Recebi, por e-mail, um
convite para um evento literário. Aceitei, e logo a moça que me convidou pediu
meu número de whatsapp para agilizar algumas informações. No dia seguinte,
nossa formalidade havia evoluído para emojis de coraçãozinho. No terceiro dia
ela iniciou a mensagem com um “bom dia, amiga”. Quando eu fizer aniversário,
acho que vou convidá-la pra festa.
Postei no Instagram a
foto de um cartaz de cinema e uma leitora deixou um comentário no direct. Disse
que vem passando por um drama parecido com o do filme, algo tão pessoal que ela
só quis contar pra mim, em quem confia 100%. Como não chamá-la para a próxima
ceia de Natal aqui em casa?
Fotos de recém-nascidos
me são enviadas por mulheres que eu nem sabia que estavam grávidas. Mando
condolências pela morte do avô de alguém que mal cumprimento quando encontro
num bar. Acompanho a dieta alimentar de estranhos. Fico sabendo que o amigo de
uma conhecida troca todos os dias as fraldas de sua mãe velhinha, mas que não
faria isso pelo pai, que sempre foi seco e frio com ele — e me comovo, sinto
como se estivesse sentada a seu lado no sofá, enxugando suas lágrimas.
Mas não estou sentada a
seu lado no sofá e nem mesmo sei quem ele é, apenas li um comentário deixado
numa postagem do Facebook, entre outras milhares de postagens diárias que não
são pra mim, mas que estão ao alcance dos meus olhos.

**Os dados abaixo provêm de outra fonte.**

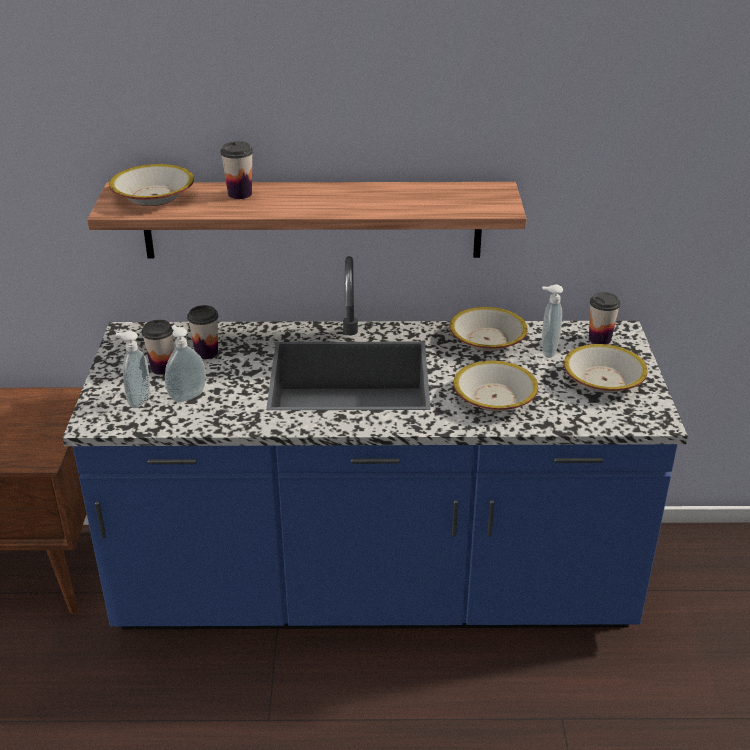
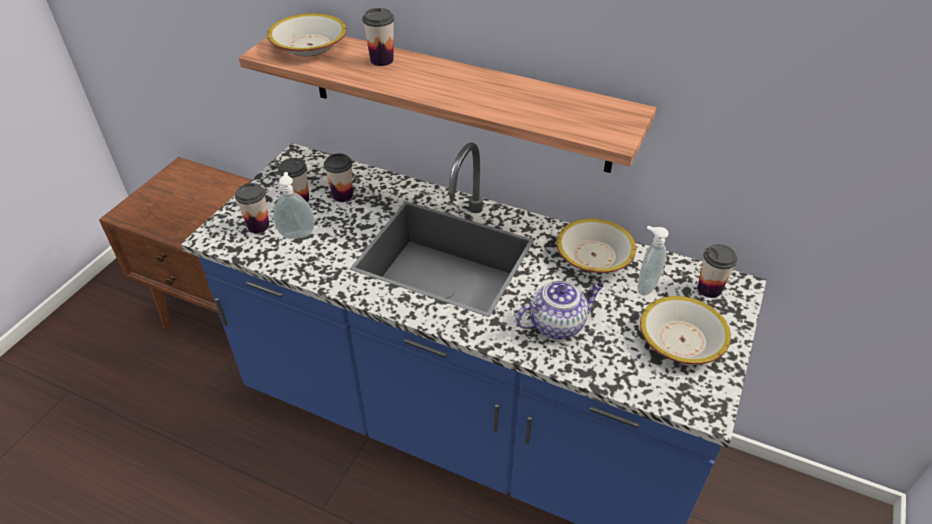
camera: 25 degrees right, 10 degrees up
soap dispenser [115,331,150,408] -> cup [235,183,269,233]
bowl [453,361,538,412] -> teapot [515,280,604,339]

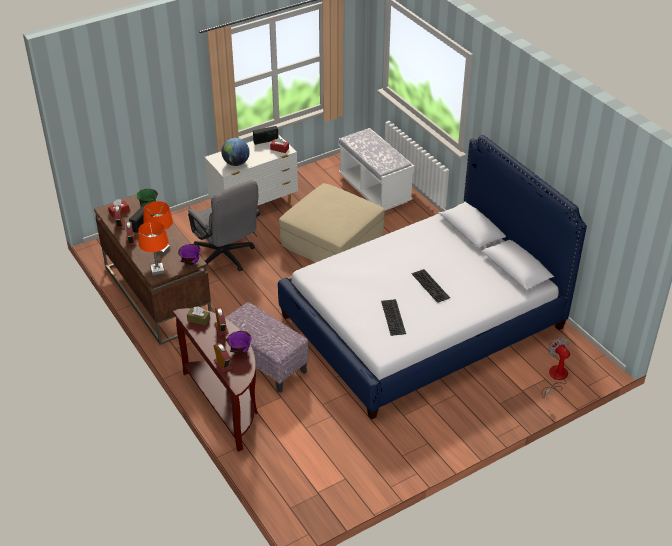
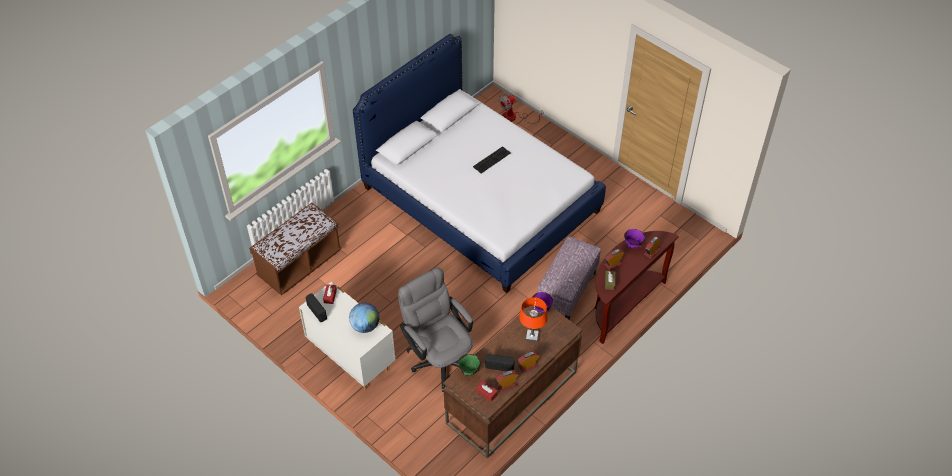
camera: 105 degrees left, 10 degrees up
orange table lamp [138,221,169,275] -> none
grey office chair [188,180,260,271] -> grey office chair turned 75 degrees counterclockwise [398,267,473,392]
beige ottoman [279,183,385,262] -> none
white bench [339,128,414,211] -> brown bench [249,203,342,295]
keyboard [381,299,406,336] -> none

É o reino encantado das
confidências instantâneas e das distâncias suprimidas: nunca fomos tão íntimos
de todos.
Pena que esse mundo fofo
é de faz de conta. Intimidade, pra valer, exige paciência e convivência, tudo o
que, infelizmente, tornou-se sinônimo de perda de tempo. Mais vale a
aproximação ilusória: as pessoas amam você, mesmo sem conhecê-la de verdade. É
como disse, certa vez, o ator Daniel Dantas em entrevista à Marilia Gabriela:
“Eu gostaria de ser a pessoa que meu cachorro pensa que eu sou”.
Genial. Um cachorro
começa a seguir você na rua e, se você der atenção e o levar pra casa, ganha um
amigo na hora. O cachorro vai achá-lo o máximo, pois a única coisa que ele quer
é pertencer. Ele não está nem aí para suas fraquezas, para suas esquisitices,
para a pessoa que você realmente é: baste que você o adote.
A comparação é meio
forçada, mas tem alguma relação com o que acontece nas redes. Farejamos uns aos
outros, ofertamos um like e de imediato ganhamos um amigo que não sabe nada de
profundo somos nós e provavelmente nunca saberá. A diferença – a favor do
cachorro – é que este está realmente por perto, todos os dias, e é sensível aos
nossos estados de ânimo, tornando-se íntimo a seu modo. Já alguns seres humanos
seguem outros seres humanos sem que jamais venham a pertencer à vida um do
outro, inaugurando uma nova intimidade: a que não existe de modo nenhum.